**Material provided**
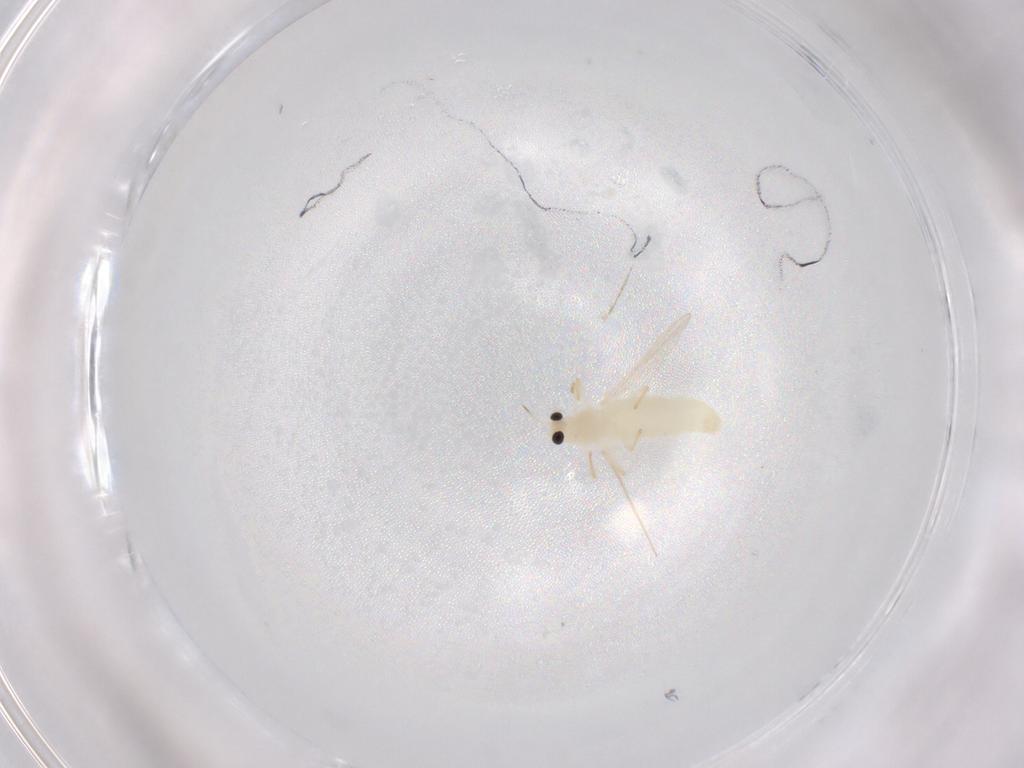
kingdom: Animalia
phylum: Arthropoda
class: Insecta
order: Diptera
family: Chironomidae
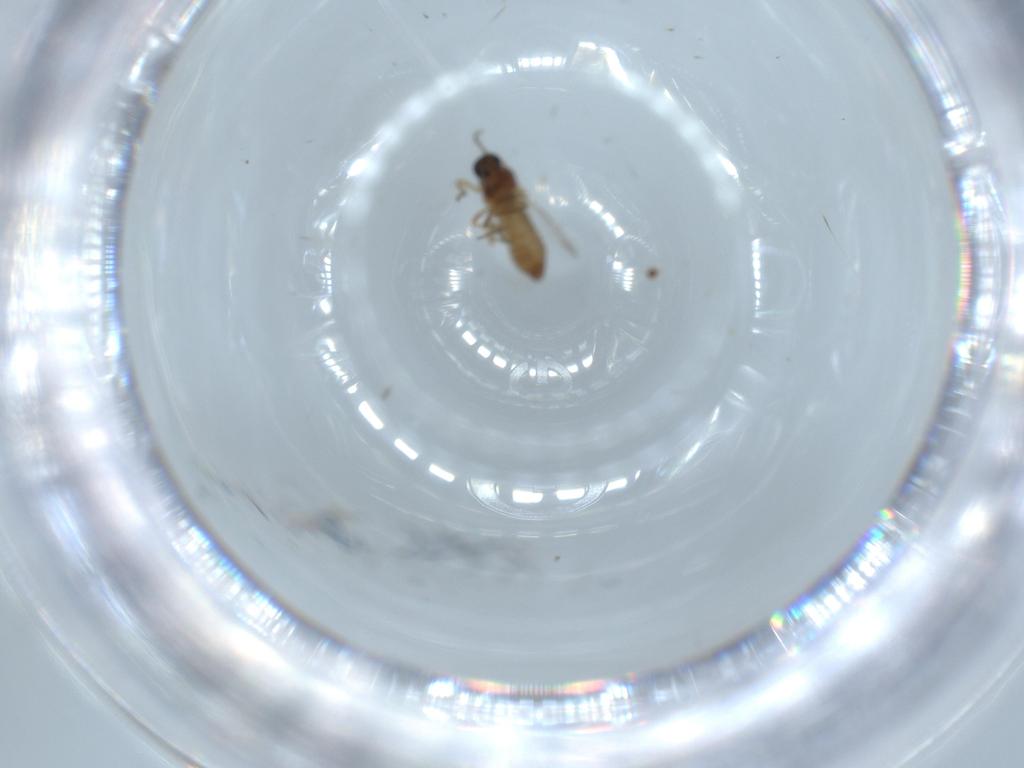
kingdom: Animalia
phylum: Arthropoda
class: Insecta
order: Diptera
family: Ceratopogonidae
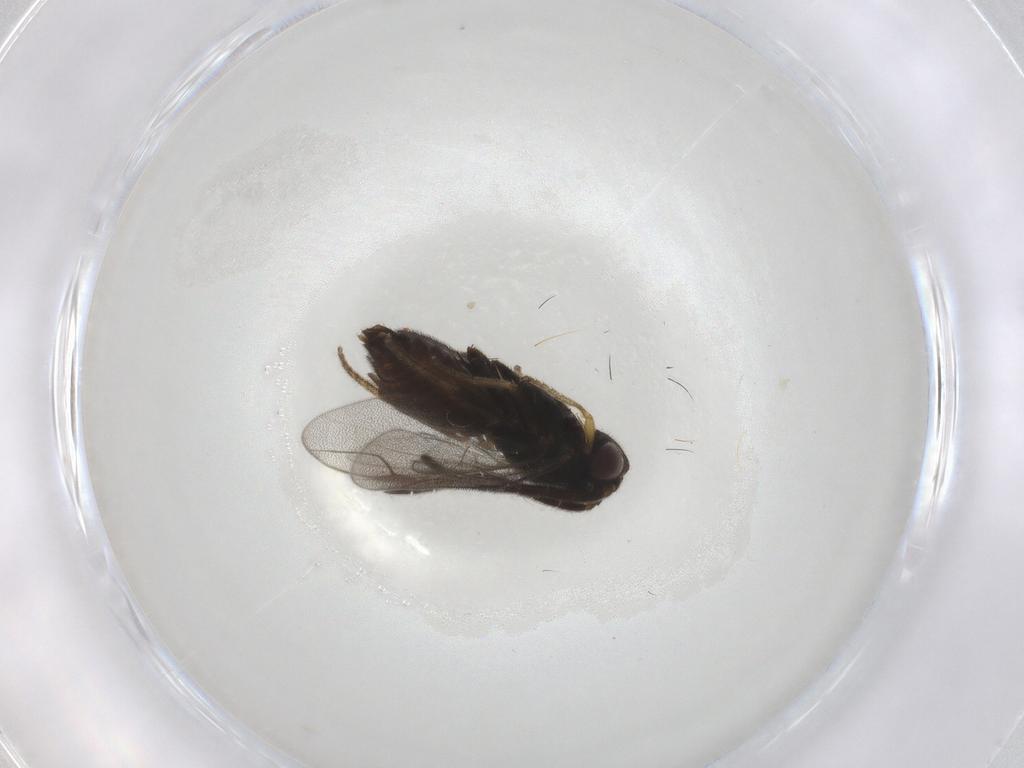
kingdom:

**Exercise aim**
Retype the classification lines from all of the records above, word for word, and leave the pictures out.

**Task response**
kingdom: Animalia
phylum: Arthropoda
class: Insecta
order: Diptera
family: Chironomidae
kingdom: Animalia
phylum: Arthropoda
class: Insecta
order: Diptera
family: Ceratopogonidae
kingdom:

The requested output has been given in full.